■ **What needs to be done**
Convert every line of text in the material below into a JSON list of strings, with one string per line and blank lines omitted. Leave the pictures out of the answer.
__________________________________________________
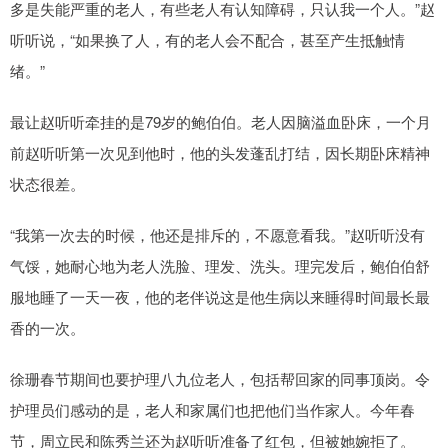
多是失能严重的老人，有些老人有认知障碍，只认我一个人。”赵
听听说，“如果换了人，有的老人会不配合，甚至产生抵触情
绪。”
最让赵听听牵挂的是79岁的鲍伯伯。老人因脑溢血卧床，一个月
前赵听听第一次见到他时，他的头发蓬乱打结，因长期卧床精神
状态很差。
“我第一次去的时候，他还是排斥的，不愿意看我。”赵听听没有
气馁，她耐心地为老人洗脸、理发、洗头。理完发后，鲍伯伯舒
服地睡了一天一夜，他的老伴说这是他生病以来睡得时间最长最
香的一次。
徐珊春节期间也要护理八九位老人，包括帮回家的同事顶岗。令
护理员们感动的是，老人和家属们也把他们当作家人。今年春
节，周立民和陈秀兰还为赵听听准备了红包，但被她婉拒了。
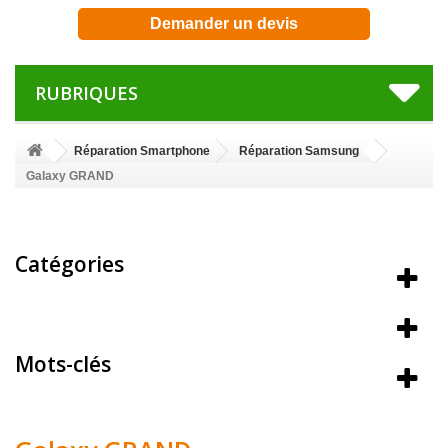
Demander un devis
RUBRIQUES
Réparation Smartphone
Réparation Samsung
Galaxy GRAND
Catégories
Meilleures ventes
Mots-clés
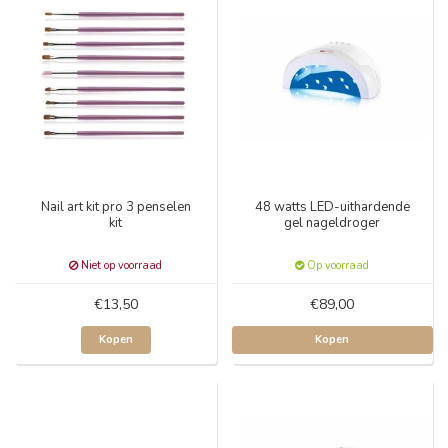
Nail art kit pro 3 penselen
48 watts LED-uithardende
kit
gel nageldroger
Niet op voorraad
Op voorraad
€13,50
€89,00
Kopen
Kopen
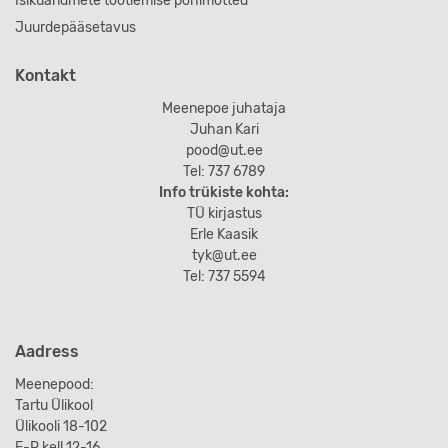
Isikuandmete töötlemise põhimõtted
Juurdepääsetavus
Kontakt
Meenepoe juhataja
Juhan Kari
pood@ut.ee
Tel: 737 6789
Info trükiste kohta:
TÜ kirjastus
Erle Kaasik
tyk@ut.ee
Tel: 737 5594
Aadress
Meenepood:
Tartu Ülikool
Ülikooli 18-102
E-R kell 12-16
__________________________________________________
■ **Answer below**
[
  "多是失能严重的老人，有些老人有认知障碍，只认我一个人。”赵",
  "听听说，“如果换了人，有的老人会不配合，甚至产生抵触情",
  "绪。”",
  "最让赵听听牵挂的是79岁的鲍伯伯。老人因脑溢血卧床，一个月",
  "前赵听听第一次见到他时，他的头发蓬乱打结，因长期卧床精神",
  "状态很差。",
  "“我第一次去的时候，他还是排斥的，不愿意看我。”赵听听没有",
  "气馁，她耐心地为老人洗脸、理发、洗头。理完发后，鲍伯伯舒",
  "服地睡了一天一夜，他的老伴说这是他生病以来睡得时间最长最",
  "香的一次。",
  "徐珊春节期间也要护理八九位老人，包括帮回家的同事顶岗。令",
  "护理员们感动的是，老人和家属们也把他们当作家人。今年春",
  "节，周立民和陈秀兰还为赵听听准备了红包，但被她婉拒了。",
  "Demander un devis",
  "RUBRIQUES",
  "Réparation Smartphone",
  "Réparation Samsung",
  "Galaxy GRAND",
  "Catégories",
  "Meilleures ventes",
  "Mots-clés",
  "Nail art kit pro 3 penselen",
  "48 watts LED-uithardende",
  "kit",
  "gel nageldroger",
  "Niet op voorraad",
  "Op voorraad",
  "€13,50",
  "€89,00",
  "Kopen",
  "Kopen",
  "Isikuandmete töötlemise põhimõtted",
  "Juurdepääsetavus",
  "Kontakt",
  "Meenepoe juhataja",
  "Juhan Kari",
  "pood@ut.ee",
  "Tel: 737 6789",
  "Info trükiste kohta:",
  "TÜ kirjastus",
  "Erle Kaasik",
  "tyk@ut.ee",
  "Tel: 737 5594",
  "Aadress",
  "Meenepood:",
  "Tartu Ülikool",
  "Ülikooli 18-102",
  "E-R kell 12-16"
]